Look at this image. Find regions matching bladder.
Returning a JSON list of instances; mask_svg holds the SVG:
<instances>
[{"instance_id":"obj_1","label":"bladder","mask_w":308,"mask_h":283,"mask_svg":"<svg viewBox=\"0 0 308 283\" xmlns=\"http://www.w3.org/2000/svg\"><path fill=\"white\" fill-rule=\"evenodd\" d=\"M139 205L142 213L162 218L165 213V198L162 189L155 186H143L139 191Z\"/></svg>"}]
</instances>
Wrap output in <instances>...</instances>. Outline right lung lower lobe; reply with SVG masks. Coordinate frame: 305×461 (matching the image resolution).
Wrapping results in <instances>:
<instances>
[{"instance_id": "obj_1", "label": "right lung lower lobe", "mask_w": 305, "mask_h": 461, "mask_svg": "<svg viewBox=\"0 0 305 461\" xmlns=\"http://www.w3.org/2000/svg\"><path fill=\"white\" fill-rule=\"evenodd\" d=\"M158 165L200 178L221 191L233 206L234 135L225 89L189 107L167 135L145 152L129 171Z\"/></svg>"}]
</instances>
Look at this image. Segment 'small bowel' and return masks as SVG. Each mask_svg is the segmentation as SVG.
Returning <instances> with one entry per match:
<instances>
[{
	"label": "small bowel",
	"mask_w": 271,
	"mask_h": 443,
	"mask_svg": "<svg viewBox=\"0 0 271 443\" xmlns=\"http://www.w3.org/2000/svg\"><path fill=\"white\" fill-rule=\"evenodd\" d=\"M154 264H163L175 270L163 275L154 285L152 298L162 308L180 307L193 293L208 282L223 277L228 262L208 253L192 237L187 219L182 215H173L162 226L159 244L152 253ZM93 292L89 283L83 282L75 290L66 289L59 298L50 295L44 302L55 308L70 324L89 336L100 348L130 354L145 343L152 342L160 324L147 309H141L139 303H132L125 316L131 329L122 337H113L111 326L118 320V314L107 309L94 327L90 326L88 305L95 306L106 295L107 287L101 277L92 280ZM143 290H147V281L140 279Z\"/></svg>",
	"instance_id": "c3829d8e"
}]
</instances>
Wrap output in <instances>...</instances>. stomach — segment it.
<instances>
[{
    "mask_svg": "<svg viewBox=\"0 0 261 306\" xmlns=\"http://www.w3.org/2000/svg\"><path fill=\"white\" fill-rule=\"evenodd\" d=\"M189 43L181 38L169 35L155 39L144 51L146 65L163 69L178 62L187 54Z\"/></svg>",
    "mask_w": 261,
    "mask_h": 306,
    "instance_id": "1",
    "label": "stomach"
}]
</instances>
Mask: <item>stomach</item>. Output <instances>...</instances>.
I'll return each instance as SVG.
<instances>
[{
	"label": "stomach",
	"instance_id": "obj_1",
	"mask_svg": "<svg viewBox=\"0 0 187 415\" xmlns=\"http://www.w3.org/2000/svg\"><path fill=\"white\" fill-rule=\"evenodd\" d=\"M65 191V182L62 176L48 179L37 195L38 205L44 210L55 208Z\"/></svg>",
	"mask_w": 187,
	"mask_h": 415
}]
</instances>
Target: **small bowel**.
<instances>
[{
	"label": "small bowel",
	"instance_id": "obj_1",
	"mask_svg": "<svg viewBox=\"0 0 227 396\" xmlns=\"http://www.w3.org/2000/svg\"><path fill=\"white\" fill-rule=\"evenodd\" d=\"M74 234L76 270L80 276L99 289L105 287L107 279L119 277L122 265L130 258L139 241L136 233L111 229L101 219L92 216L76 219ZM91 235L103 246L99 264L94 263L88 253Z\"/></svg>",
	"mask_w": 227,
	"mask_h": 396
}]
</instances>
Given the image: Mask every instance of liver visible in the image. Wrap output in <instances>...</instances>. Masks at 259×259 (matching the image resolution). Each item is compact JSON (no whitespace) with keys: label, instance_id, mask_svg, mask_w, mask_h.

- **Work to complete**: Can you edit every one of the items above so that "Wrap output in" becomes "Enclose the output in", with everything else left unchanged?

- **In response**:
Look at this image. Find regions matching bladder.
Returning a JSON list of instances; mask_svg holds the SVG:
<instances>
[{"instance_id":"obj_1","label":"bladder","mask_w":308,"mask_h":283,"mask_svg":"<svg viewBox=\"0 0 308 283\" xmlns=\"http://www.w3.org/2000/svg\"><path fill=\"white\" fill-rule=\"evenodd\" d=\"M139 205L142 213L162 218L165 213V198L162 189L155 186H143L139 191Z\"/></svg>"}]
</instances>
Enclose the output in <instances>...</instances>. Outline right lung lower lobe; reply with SVG masks. Coordinate frame: 305×461 (matching the image resolution).
Wrapping results in <instances>:
<instances>
[{"instance_id": "obj_1", "label": "right lung lower lobe", "mask_w": 305, "mask_h": 461, "mask_svg": "<svg viewBox=\"0 0 305 461\" xmlns=\"http://www.w3.org/2000/svg\"><path fill=\"white\" fill-rule=\"evenodd\" d=\"M158 165L200 178L221 191L233 206L234 135L225 89L189 107L167 135L145 152L129 171Z\"/></svg>"}]
</instances>
Look at this image. Segment 'small bowel' and return masks as SVG. Each mask_svg is the segmentation as SVG.
Returning <instances> with one entry per match:
<instances>
[{
	"label": "small bowel",
	"mask_w": 271,
	"mask_h": 443,
	"mask_svg": "<svg viewBox=\"0 0 271 443\" xmlns=\"http://www.w3.org/2000/svg\"><path fill=\"white\" fill-rule=\"evenodd\" d=\"M154 264H163L175 270L163 275L154 285L152 298L162 308L180 307L193 293L208 282L223 277L228 262L208 253L192 237L187 219L182 215H173L162 226L159 244L152 253ZM93 292L89 283L83 282L75 290L66 289L59 298L50 295L44 302L55 308L70 324L89 336L100 348L130 354L145 343L152 342L160 324L147 309H141L139 303H132L125 316L131 329L122 337H113L111 326L118 320V314L107 309L94 327L90 326L88 305L95 306L106 295L107 287L101 277L92 280ZM143 290H147V281L140 279Z\"/></svg>",
	"instance_id": "c3829d8e"
}]
</instances>
Enclose the output in <instances>...</instances>. stomach — segment it.
<instances>
[{
    "mask_svg": "<svg viewBox=\"0 0 261 306\" xmlns=\"http://www.w3.org/2000/svg\"><path fill=\"white\" fill-rule=\"evenodd\" d=\"M189 43L181 38L169 35L155 39L144 51L146 65L163 69L178 62L187 54Z\"/></svg>",
    "mask_w": 261,
    "mask_h": 306,
    "instance_id": "1",
    "label": "stomach"
}]
</instances>
Mask: <item>stomach</item>. Output <instances>...</instances>.
I'll return each instance as SVG.
<instances>
[{
	"label": "stomach",
	"instance_id": "obj_1",
	"mask_svg": "<svg viewBox=\"0 0 187 415\" xmlns=\"http://www.w3.org/2000/svg\"><path fill=\"white\" fill-rule=\"evenodd\" d=\"M65 191V182L62 176L48 179L37 195L38 205L44 210L55 208Z\"/></svg>",
	"mask_w": 187,
	"mask_h": 415
}]
</instances>
Target: **small bowel**.
<instances>
[{
	"label": "small bowel",
	"instance_id": "obj_1",
	"mask_svg": "<svg viewBox=\"0 0 227 396\" xmlns=\"http://www.w3.org/2000/svg\"><path fill=\"white\" fill-rule=\"evenodd\" d=\"M74 234L76 270L80 276L99 289L105 287L107 279L119 277L122 265L130 258L139 241L136 233L111 229L101 219L92 216L76 219ZM91 235L103 246L99 264L94 263L88 253Z\"/></svg>",
	"mask_w": 227,
	"mask_h": 396
}]
</instances>
Given the image: Mask every instance of liver visible in the image. Enclose the output in <instances>...</instances>. Masks at 259×259 (matching the image resolution). Each item is compact JSON (no whitespace) with keys: label, instance_id, mask_svg, mask_w, mask_h.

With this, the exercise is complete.